13. Elect for slow fashion to reduce waste and exploitation. The clothing may cost more, but it will last longer and resist “out of fashion” sentiment.
14. Some people go vegan to eliminate animal cruelty. Other people honor the lives of the animals by supporting small farms or engaging in sustainable hunting, and still others must eat only what they can afford. Know that what you eat becomes you. Healthy soil (soul) and humble dirt matter so much just as fresh air, clean water, and a clean system do. Eat the best food you can for your budget.
15. If you have the means and will, start early.
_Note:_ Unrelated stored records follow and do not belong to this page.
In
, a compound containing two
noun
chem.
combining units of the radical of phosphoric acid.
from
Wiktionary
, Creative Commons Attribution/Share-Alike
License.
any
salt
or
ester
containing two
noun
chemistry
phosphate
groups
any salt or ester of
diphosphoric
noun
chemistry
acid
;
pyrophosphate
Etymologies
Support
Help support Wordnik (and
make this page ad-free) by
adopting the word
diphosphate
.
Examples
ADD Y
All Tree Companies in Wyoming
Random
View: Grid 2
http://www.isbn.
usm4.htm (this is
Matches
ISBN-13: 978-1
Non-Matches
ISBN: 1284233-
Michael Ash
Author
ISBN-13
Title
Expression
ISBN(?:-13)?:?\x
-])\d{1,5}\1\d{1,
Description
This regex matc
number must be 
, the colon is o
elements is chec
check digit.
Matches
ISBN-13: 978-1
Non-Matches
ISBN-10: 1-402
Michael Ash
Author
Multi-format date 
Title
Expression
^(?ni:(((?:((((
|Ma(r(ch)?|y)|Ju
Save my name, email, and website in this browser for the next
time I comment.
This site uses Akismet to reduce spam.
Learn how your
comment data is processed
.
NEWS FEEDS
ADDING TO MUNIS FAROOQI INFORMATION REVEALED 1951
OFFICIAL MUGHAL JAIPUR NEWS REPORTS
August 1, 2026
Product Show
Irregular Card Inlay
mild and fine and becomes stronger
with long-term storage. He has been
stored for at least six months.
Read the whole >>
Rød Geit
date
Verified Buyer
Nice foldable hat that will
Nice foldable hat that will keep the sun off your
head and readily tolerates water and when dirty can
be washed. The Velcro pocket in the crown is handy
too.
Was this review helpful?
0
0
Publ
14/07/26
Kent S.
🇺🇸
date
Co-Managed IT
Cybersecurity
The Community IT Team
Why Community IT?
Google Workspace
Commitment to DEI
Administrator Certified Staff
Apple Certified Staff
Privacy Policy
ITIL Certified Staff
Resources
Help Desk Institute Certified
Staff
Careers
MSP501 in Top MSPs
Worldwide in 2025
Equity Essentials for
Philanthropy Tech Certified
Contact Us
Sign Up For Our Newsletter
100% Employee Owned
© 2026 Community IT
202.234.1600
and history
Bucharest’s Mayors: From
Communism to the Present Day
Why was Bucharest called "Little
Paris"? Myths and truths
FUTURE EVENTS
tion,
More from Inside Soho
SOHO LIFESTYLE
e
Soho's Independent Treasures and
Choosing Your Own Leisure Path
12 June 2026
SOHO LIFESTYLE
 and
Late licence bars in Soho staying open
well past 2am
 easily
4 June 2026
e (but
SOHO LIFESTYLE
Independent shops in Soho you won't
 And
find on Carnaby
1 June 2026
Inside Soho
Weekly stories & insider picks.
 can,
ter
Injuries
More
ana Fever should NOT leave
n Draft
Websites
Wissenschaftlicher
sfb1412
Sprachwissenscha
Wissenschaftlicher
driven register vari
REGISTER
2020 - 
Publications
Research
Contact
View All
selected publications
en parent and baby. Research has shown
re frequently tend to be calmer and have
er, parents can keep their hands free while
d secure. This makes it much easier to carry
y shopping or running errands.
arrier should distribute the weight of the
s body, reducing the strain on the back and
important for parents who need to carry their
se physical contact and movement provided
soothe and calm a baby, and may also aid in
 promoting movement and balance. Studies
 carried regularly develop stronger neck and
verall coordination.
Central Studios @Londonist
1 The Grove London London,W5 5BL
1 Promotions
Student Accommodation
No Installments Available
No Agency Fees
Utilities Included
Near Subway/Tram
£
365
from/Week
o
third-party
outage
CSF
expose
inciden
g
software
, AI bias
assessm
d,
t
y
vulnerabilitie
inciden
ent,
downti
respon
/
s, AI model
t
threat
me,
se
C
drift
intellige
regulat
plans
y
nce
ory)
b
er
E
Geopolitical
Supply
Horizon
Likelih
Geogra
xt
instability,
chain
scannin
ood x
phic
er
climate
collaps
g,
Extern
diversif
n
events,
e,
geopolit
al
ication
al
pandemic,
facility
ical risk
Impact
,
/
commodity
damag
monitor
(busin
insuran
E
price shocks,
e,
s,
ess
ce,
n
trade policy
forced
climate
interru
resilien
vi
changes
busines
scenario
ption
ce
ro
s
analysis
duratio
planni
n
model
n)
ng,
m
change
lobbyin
Adopt beneficial beautifying routines from a young age, and wake up early. Waking up early is good for your circadian rhythms and thus is beautifying.
16. Nurture rest. Make your room a temple to rest, and be compassionate toward your body by giving yourself the space to dream without worrying about the details.
17. If you fuck up, find a way to start anew. By starting fresh, you embody eternal youth.
18. Exercise kindness in a curious and patient way in order to discover untold beautifying miracles.
19. Uphold the duties you elected but depart in peace when you must. Be kind, and if such kindness crushes your heart, let it not diminish your spirit.
20. No matter how much people try to deceive you about your own nature, know your true worth.
Emerson, Ralph Waldo. “Compensation.” The Harvard Classics: Essays and English Traits. Vol. 5. Ed. Charles W. Eliot, L.L.D. P.F. Collier & Sons: New York, 1909
Yun, Hsing, Venerable Master. “Cause and Effect.” Buddhism in Every Step. Vol. A9. Fo Guang Shan International, Hacienda Heights, 2018.